Both actions offer the potential for financial benefit for Clinton. But both also could backfire.
Sanders has gained traction with his core argument that special interests have “rigged” the economy against the lower and middle classes. Although Clinton has repeatedly denied that she has been influenced by donations or speaking fees from Wall Street, the likely new flow of money to her campaign could add grist to Sanders’s case.
As if to prove the point, the Sanders campaign issued a news release Friday with this headline: “Clinton Wall Street-Funded Super PAC Enters Democratic Primary Against Sanders.” And later in the day, Sanders’s campaign communications director, Michael Briggs, called the DNC decision “an unfortunate step backward. We support the restrictions that President Obama put in place at the DNC, and we hope Secretary Clinton will join us in supporting the president.”
Sanders has received the vast majority of his funding through online, small-dollar donations. He has said regularly on the campaign trail that the average donation to his campaign is $27.
Although Clinton carried a financial advantage for most of the campaign, Sanders has outpaced her in fundraising since the year began.
[Sanders’s fundraising prowess boosts his post-New Hampshire efforts]
During Thursday night’s PBS debate in Milwaukee, Clinton attempted to distance herself from Priorities USA and the donations it has received from Wall Street players, noting that the group was first started to support Obama’s reelection. “It’s not my PAC,” she said.
The early engagement by Priorities marks the first major infusion of super PAC money on Clinton’s behalf. The independent committee is spearheading a $4.5 million push to drive early turnout of African Americans, Latinos and women in March primary states. The effort is in partnership with the League of Conservation Voters, an environmental advocacy organization, and Emily’s List, which works to elect Democratic women.
Separately, the super PAC is spending $500,000 to launch a radio ad campaign in South Carolina beginning Friday, casting Clinton as the candidate to build on Obama’s legacy.
Guy Cecil, chief strategist for Priorities, said the new ads will solely focus on positive messages about Clinton. He described the early-vote campaign as an effort that will also pay dividends this fall if she is the Democratic nominee.
“It’s very clear for us that both in the primary and the general election, women, African American and Latino voters are an important part of the Clinton coalition,” Cecil said.
The DNC’s decision, meanwhile, was made months ago but announced Friday. It allows the party to collect money from lobbyists and PACs in preparation for the general election, a move that would benefit Clinton if she were the nominee. Sanders has condemned the decision and called on the DNC to reverse it.
The 2008 lobbyist ban was a symbolic way for Obama to put his stamp on the party during a campaign in which he promised voters that “we are going to change how Washington works.”

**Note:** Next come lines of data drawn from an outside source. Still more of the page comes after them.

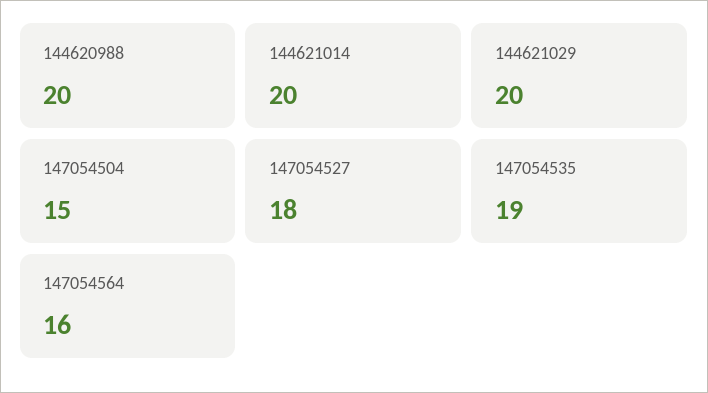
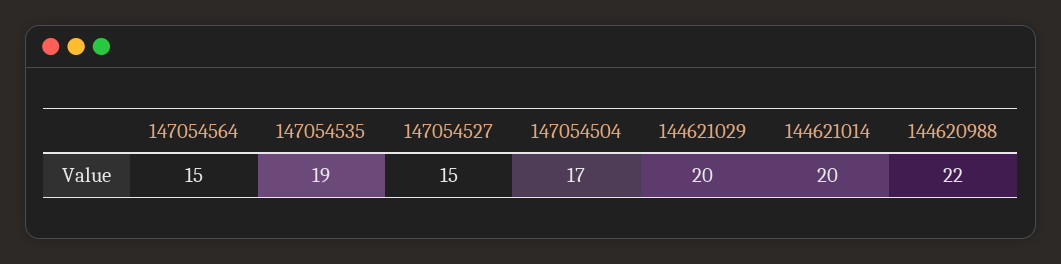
144620988: 20 -> 22
147054504: 15 -> 17
147054527: 18 -> 15
147054564: 16 -> 15

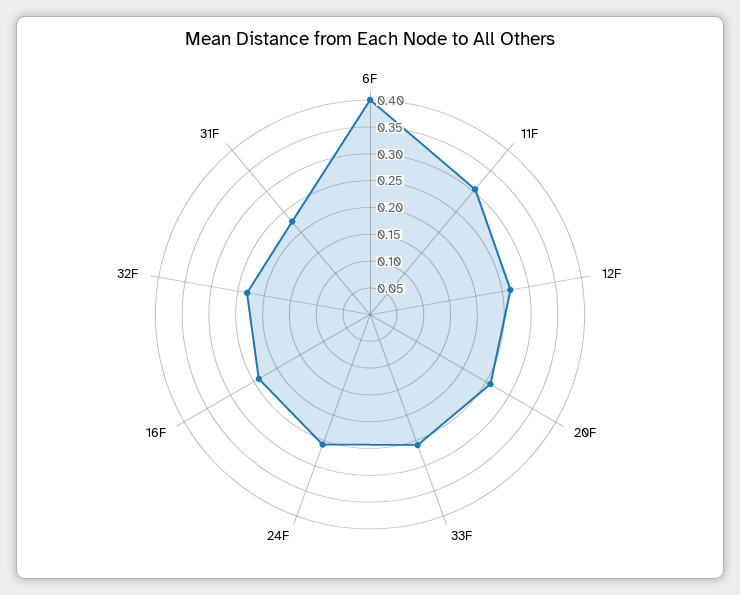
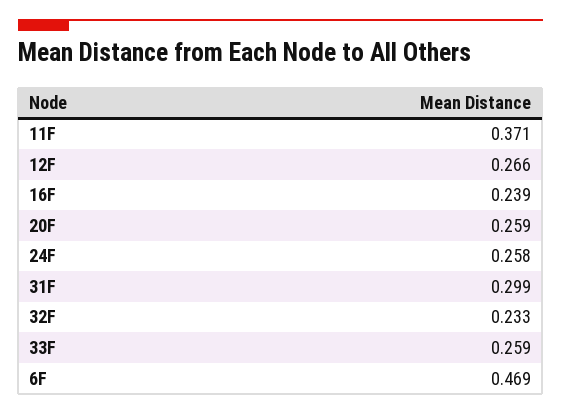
6F: 0.4 -> 0.469
11F: 0.3 -> 0.371
31F: 0.225 -> 0.299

At the time, lobbyists and corporate advocates in Washington complained about the ban and other limitations imposed by the new administration. The only portion of the ban now remaining in place is a rule that lobbyists and PAC representatives cannot attend events that feature Obama, Vice President Biden or their spouses, according to Mark Paustenbach, deputy communications director for the DNC.
“The DNC’s recent change in guidelines will ensure that we continue to have the resources and infrastructure in place to best support whoever emerges as our eventual nominee,” Paustenbach said in an email. “Electing a Democrat to the White House is vital to building on the progress we’ve made over the last seven years, which has resulted in a record 71 straight months of private-sector job growth and nearly 14 million new jobs.”
The decision allows lobbyists and PACs to contribute to the Hillary Victory Fund, a joint fundraising committee between the Clinton campaign and the party that raised $26.7 million through the end of 2015. Sanders has set up a similar joint fundraising committee, but Federal Election Commission records show that it has not been active, raising just $1,000.